Document passage:
--- START ---

Identity element

Originally posted by adam warlock
Consider that the set has n elements: a_1, a_2,..., a_n

Take the "product" a_1*a_2*...*a_n.

From this, the result will follow.

So you're saying I should have done what I did for the type II elements to the entire set. Ok. give me a few hours.

If the set consists of only type I and type II elements then if z is all the elements multiplied together, by my earlier argument z² = z (and z is a type I element). Suppose the set is a, b, c, d, ..., k, l

let Ω(a) = b*c*d*...*k*l
a*Ω(a) = z
So Ω( · ) is doing the job of an inversion operator. Which doesn't yet prove anything but I can see how I could get there.

But I'm still worried about type III elements. Suppose the set consists of a, b, c and a² = b; b² = c; c² = c; then
z = a*b*c
z² = a*a*b*b*c*c = b*c*c = b*c != z (as a is not an identity element).
I'll check to see that this doesn't generate a contradiction.

Let S = {a, b, c} and a*a = b; b*b = c; c*c = c

Then consider z = a*b*c

A) a*z = a*a*b*c = b*b*c = c*c = c
B) b*z = b*a*b*c = a*b*b*c = a*c
C) c*z = c*a*b*c = a*b*c*c = z

Now there are three cases, for your axioms to be sufficient I should be able to generate a contradiction for each possibility for z.

1) z = a
From A we have: a*z = a*a = c, but a*a = b from my earlier definition. So we have a contradiction.
2) z = b
From A) a*z = c => a*b = c
From B) b*z = a*c => b*b = a*c, b*b = c => a*c = c
From C) c*z = z => c*b = b
I haven't generated a contradiction and the multiplication table is complete:
*|a b c
----------
a|b c c
b|c c b
c|c b c
Which is commutative and complete. Consider the product:
a*a*c
(a*a)*c = b*c = b
a*(a*c) = a*c = a
So the table isn't associative.

3) z = c
From A) ac = c
From B) bc = ac = c
From C) c*c = c
The multiplication table is incomplete (a*b is not specified) I'll check all multiplication tables for associativity.

Originally posted by DeepThought
So you're saying I should have done what I did for the type II elements to the entire set. Ok. give me a few hours.

If the set consists of only type I and type II elements then if z is all the elements multiplied together, by my earlier argument z² = z (and z is a type I element). Suppose the set is a, b, c, d, ..., k, l

let Ω(a) = b*c*d*...*k*l ...[text shortened]... as a is not an identity element).
I'll check to see that this doesn't generate a contradiction.

I have forgotten a lot of my group theory, but unless I'm mistaken, using the hint we have that

a_1 * ... * a_n = a_k for some 1 <= k <= n (by finiteness)
which implies a_k * a_1 * ... * a_{k-1} * a_{k+1} * ... * a_n = a_k (by commutativity of *)

--- END ---

Description of the task: Extend the forum thread on the identity element from its final line, carrying the argument forward in the same style.

Supplied data:
--- START ---

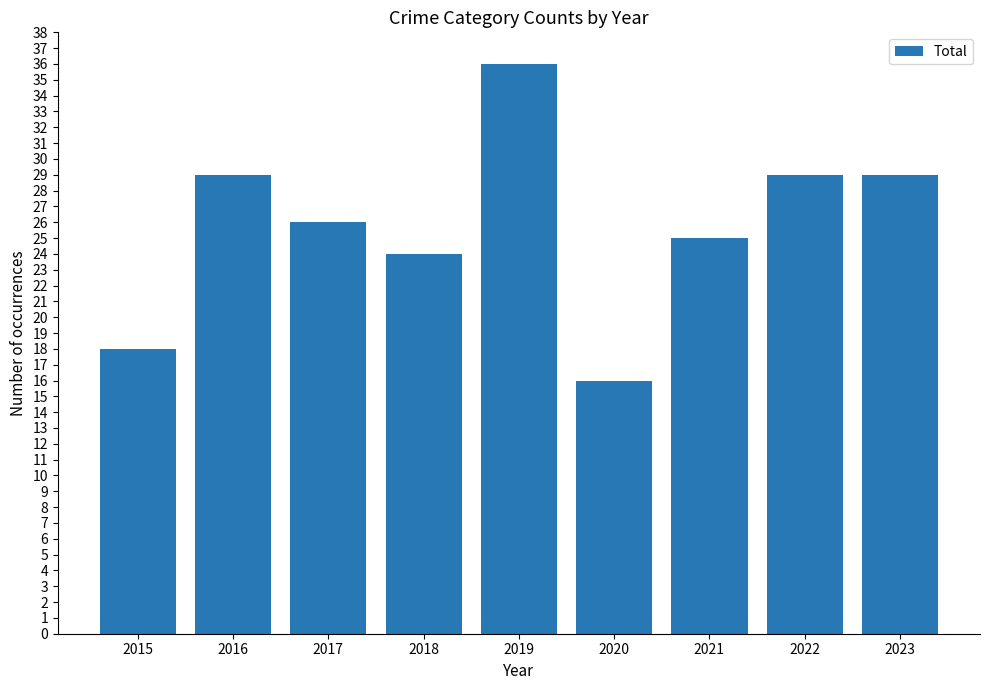

What is the difference between the maximum and minimum values?

20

--- END ---

Output of the exercise:
which implies a_k * (a_1 * ... * a_{k-1} * a_{k+1} * ... * a_n) = a_k (by associativity of *)
which implies (a_1 * ... * a_{k-1} * a_{k+1} * ... * a_n) = 1_k (the identity element for a_k)

(I don't like saying "identity element for a_k", but as for whether it is an identity for all other elements (aka, the identity) I'm still working on it ...)

Carrying on for case (3) in my above post,
we have a*a = b; b*b = c; c*c = c
a*b*c = c;
consequently
a*c = c
b*c = c
Now consider a*a*b
(a*a)*b = b*c = c
a*(a*b) = c by associativity
i) a*b = a
then a*(a*b) = a*a = b != c so a*b != a
ii) a*b = b
then a*(a*b) = a*b = b != c so a*b != b
iii) a*b = c
then a*(a*b) = a*c = c which doesn't contradict our other results, we have as the only candidate for consistency:
a*a = b; b*b = c; c*c = c
a*b = c; a*c = c; b*c = c

This is associative as the only result of a product which is not c is a*a = b, and whatever that is multiplied by will come out as c.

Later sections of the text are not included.